### What you have to do
Find every line of the records that has "topbar" and return it.

### Given records
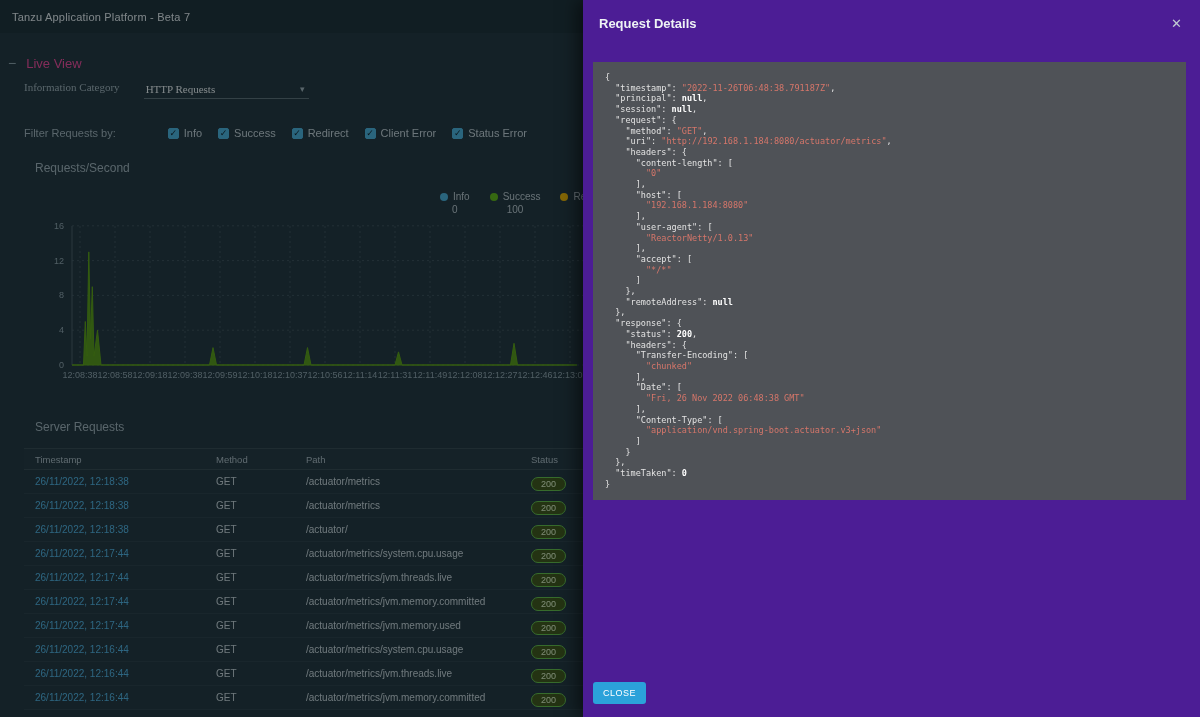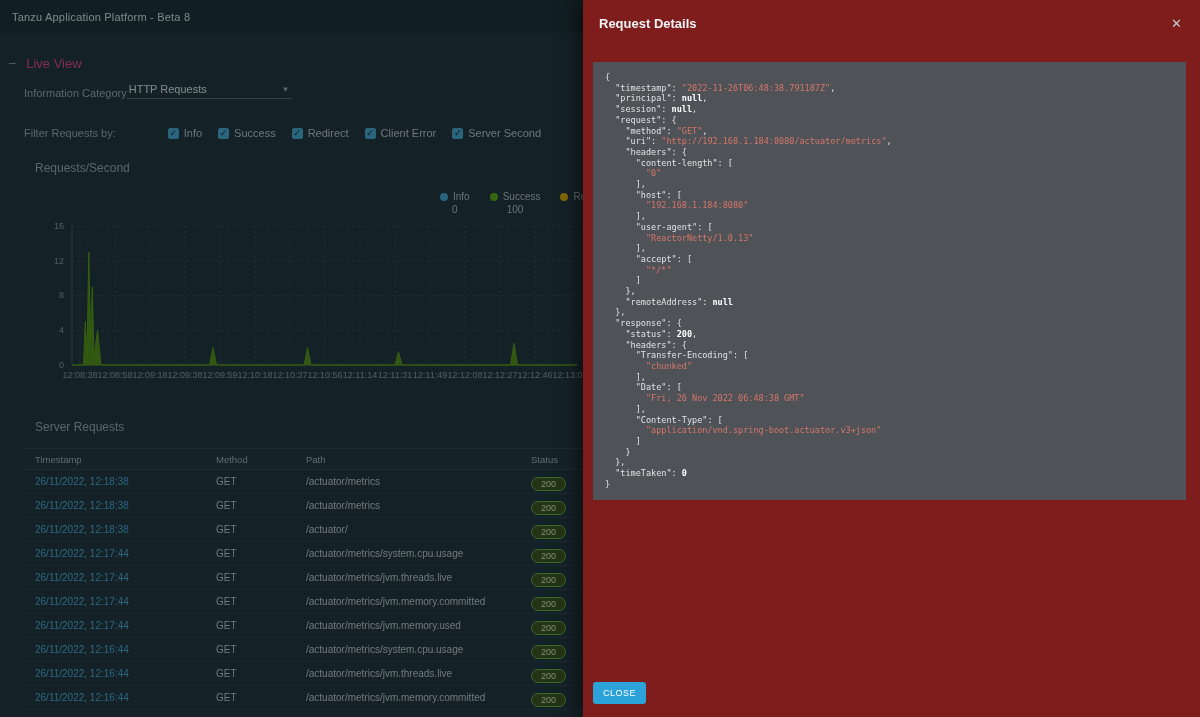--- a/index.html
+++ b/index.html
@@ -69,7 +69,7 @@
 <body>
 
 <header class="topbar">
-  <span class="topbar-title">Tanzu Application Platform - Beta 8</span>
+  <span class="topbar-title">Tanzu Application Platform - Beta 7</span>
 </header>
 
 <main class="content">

### Response to this task
 <header class="topbar">
-  <span class="topbar-title">Tanzu Application Platform - Beta 8</span>
+  <span class="topbar-title">Tanzu Application Platform - Beta 7</span>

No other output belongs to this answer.